Working with police to reduce violence

Working with police to reduce violence

While its their job to combat violence, police are often one of the major perpetrators of violence against sex workers. By engaging with police and training them on human rights of sex workers police officers can play a key role in HIV prevention and national public health outcomes. Here you can read best practices and lessons from the Hands Off programme in working with police. 

 

Munya's tips: lobbying and working with police

Munya Katumba is consultant for COC Netherlands. For the Hands Off programme he has been closely working with police institutions to develop a training on human rights of sex workers and other key populations. In this video he shares his tips on how best to obtain police buy-in for sex worker programmes and work succesfully within the police hierarchy. 
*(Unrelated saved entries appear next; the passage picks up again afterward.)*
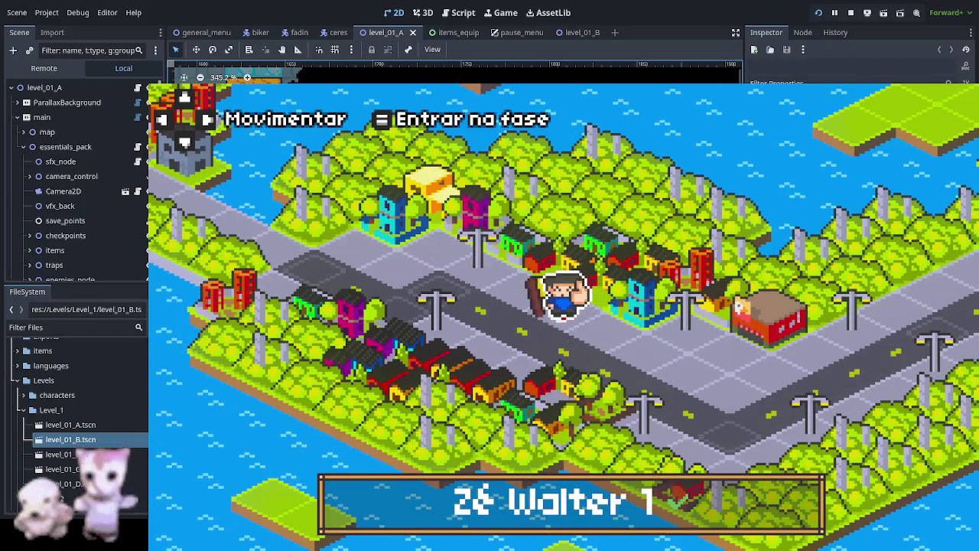
pyautogui.press('Return')
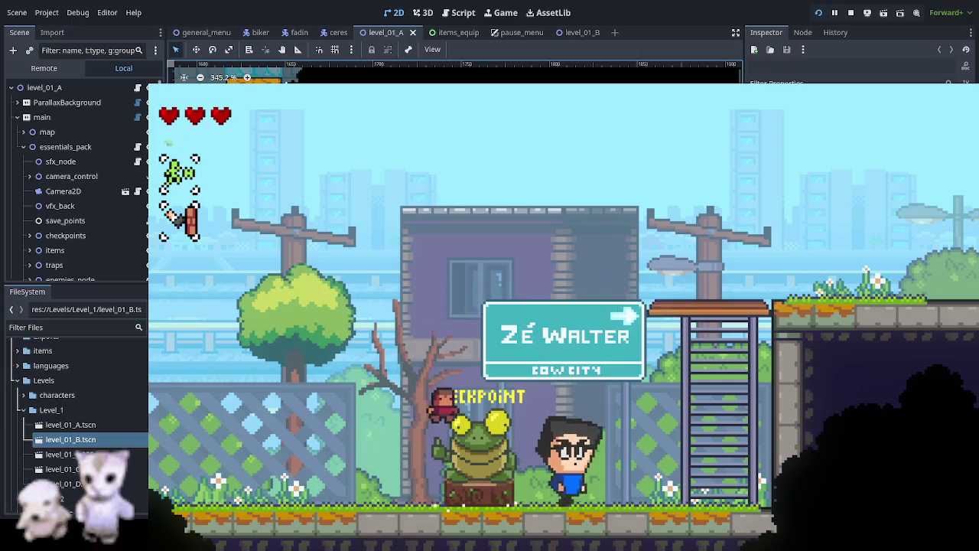
# Step: Climb into the next room and fight past the balloon cows along the top ledge
pyautogui.press('Right')
pyautogui.press('Up')
pyautogui.press('Right')
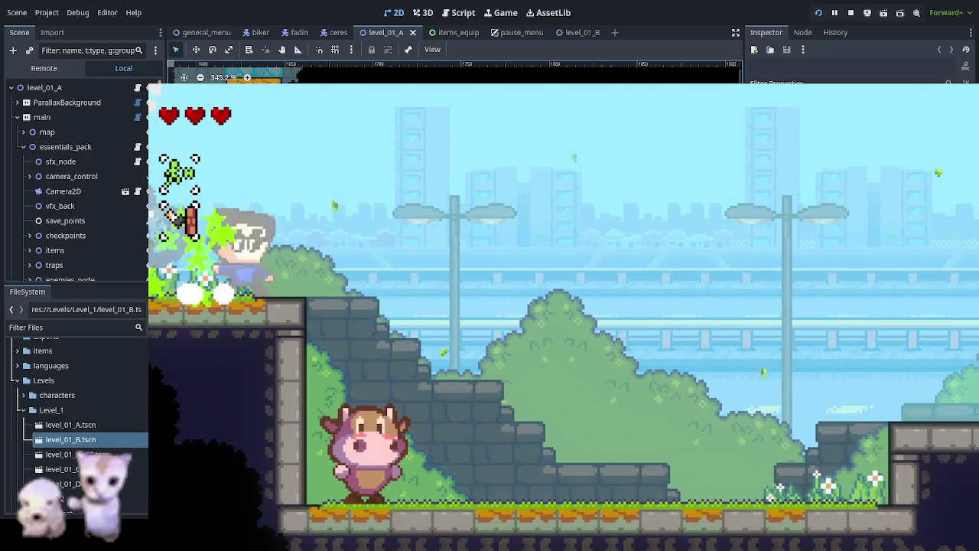
pyautogui.press('Right')
pyautogui.press('space')
pyautogui.press('Left')
pyautogui.press('space')
pyautogui.press('Right')
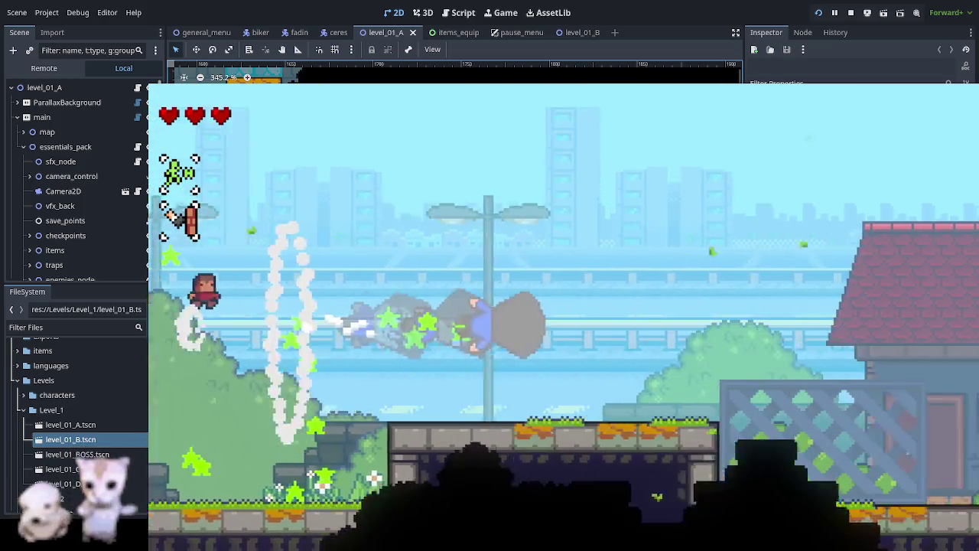
pyautogui.press('Right')
pyautogui.press('space')
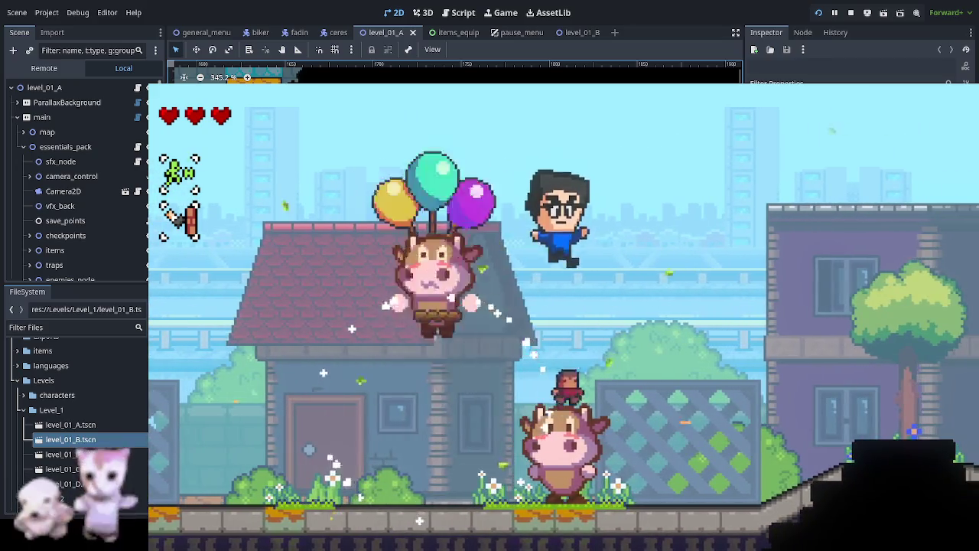
pyautogui.press('Right')
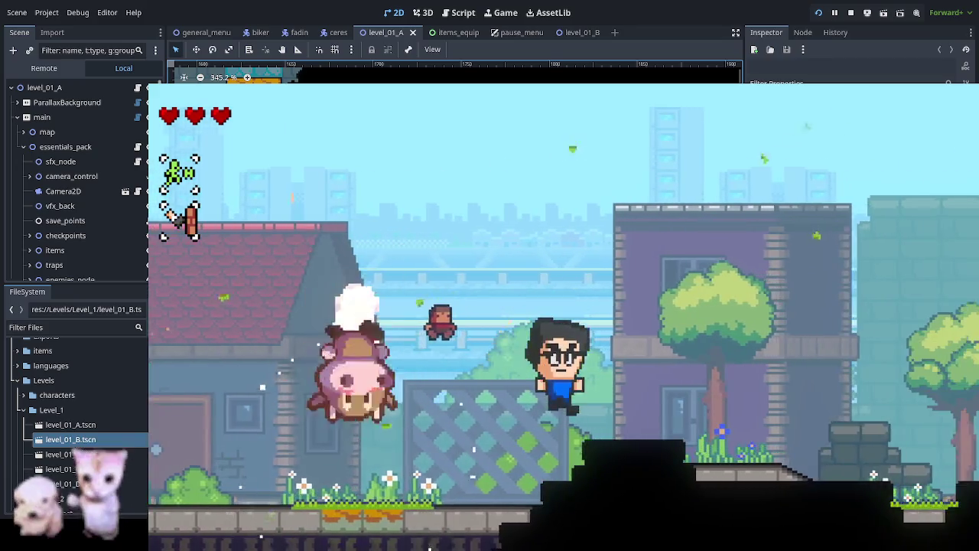
pyautogui.press('space')
pyautogui.press('Right')
pyautogui.press('space')
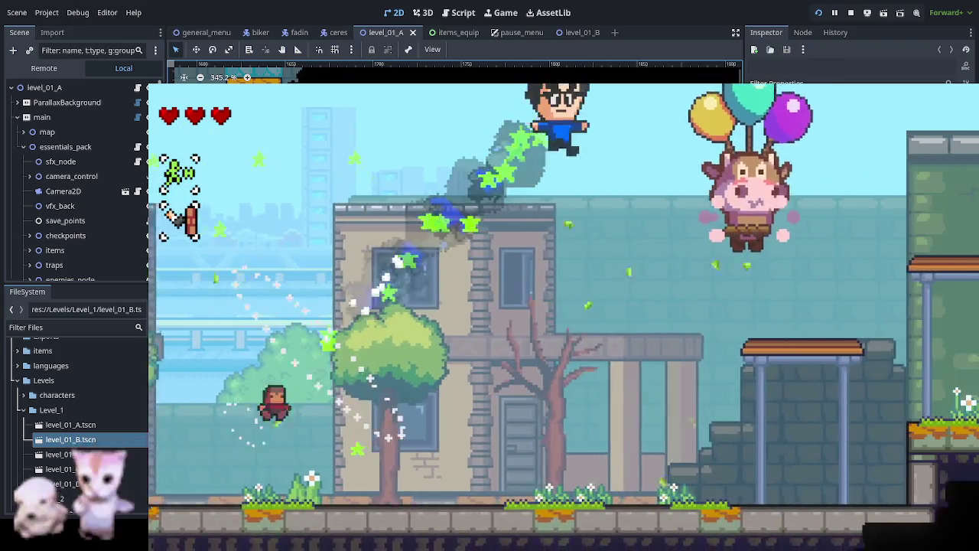
pyautogui.press('Right')
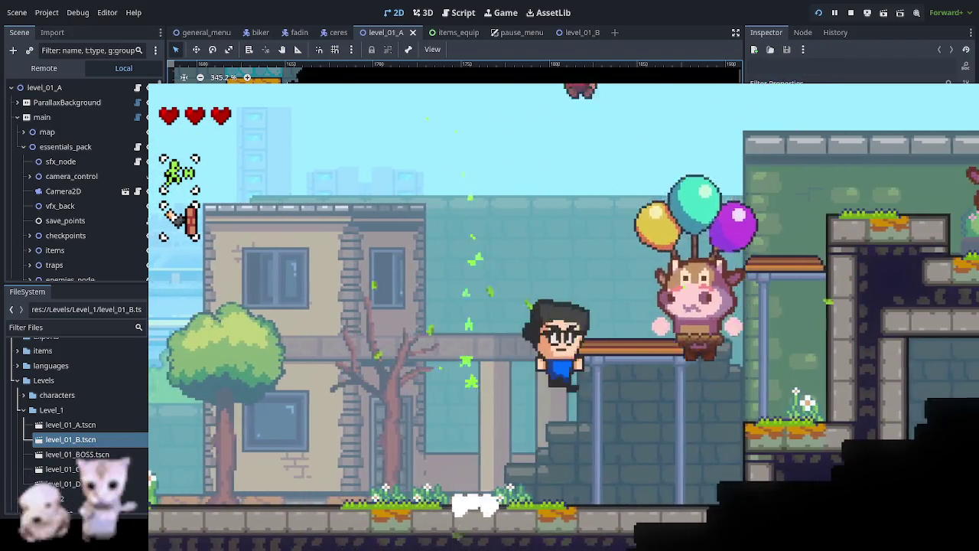
pyautogui.press('Right')
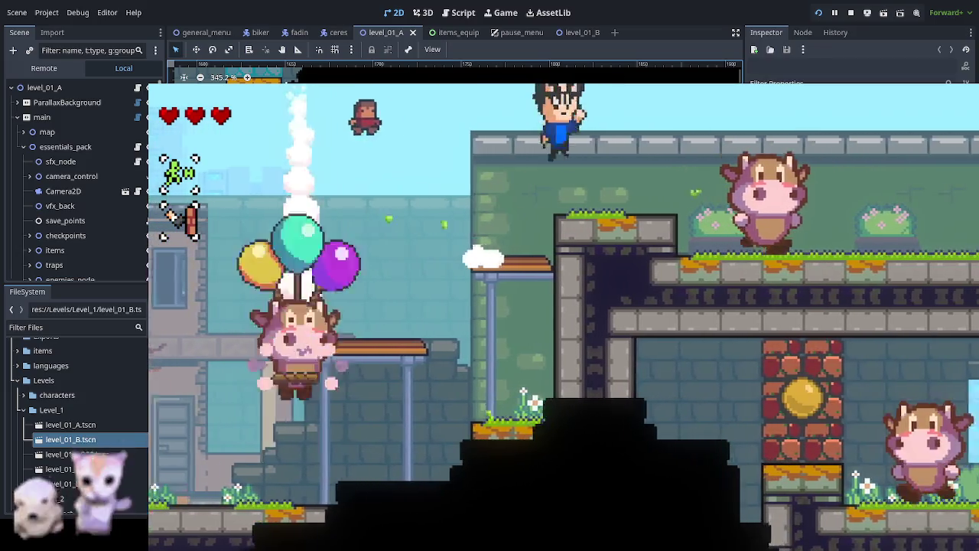
pyautogui.press('Right')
Best practice: training South African police

Aidsfonds supported COC to work with South African Police Services (SAPS) and civil society to develop the Dignity, Diversity and Policing training manual to address the stigmatising and discriminatory attitudes by South African Police. Read how after intense lobby national police and sex workers in South Africa joined forces to improve sex workers' health and human rights. 
 

working with police to reduce violence

Succesfully work with police

  1. Build partnerships at national and local level to engage the police pro-actively
  2. Identify champions and ambassadors who can influence others
  3. Take the public health approach, rather than confrontation and litigation
  4. Combine a top-down and bottom-up approach
  5. Understand the police ranks, be patient and follow police protocol
  6. Acknowledge police efforts and award good performance
  7. Take an integrated approach by joining up with LGBTI and PWID
  8. Stimulate peer-by-peer learning: train officers to train other police officers
  9. Using sex workers as subject matter experts is key and works well

Best practice: police champions in Mozambique

While it's important to work on changes at national level, it will pay off to engage with police at community level too. Read how Tiyane Vavasate identified police champions and sex worker friendly officers to turn police from perpetrator to ally.  

working with police

What we've learned

In South Africa, Botswana and Mozambique working with the police has positively changed the way that police treat sex workers. We have learned that to increase impact, these key strategies can be used:

  1. Develop training materials for the police together with police and sex workers
  2. Peer educators and paralegals can help sex workers to report cases and build relations between sex workers and police
  3. Involve police officers in community-level multi-stakeholder forums such as Crisis Response Teams and monthly meetings with police
  4. In countries where police engagement is just beginning, first steps are sensitisation and the identification and recruitment of police champions

It was an eye-opener to see active and full participation by sex workers during trainings. This meant they understood the importance of telling their stories themselves so that government and public also know they have rights too!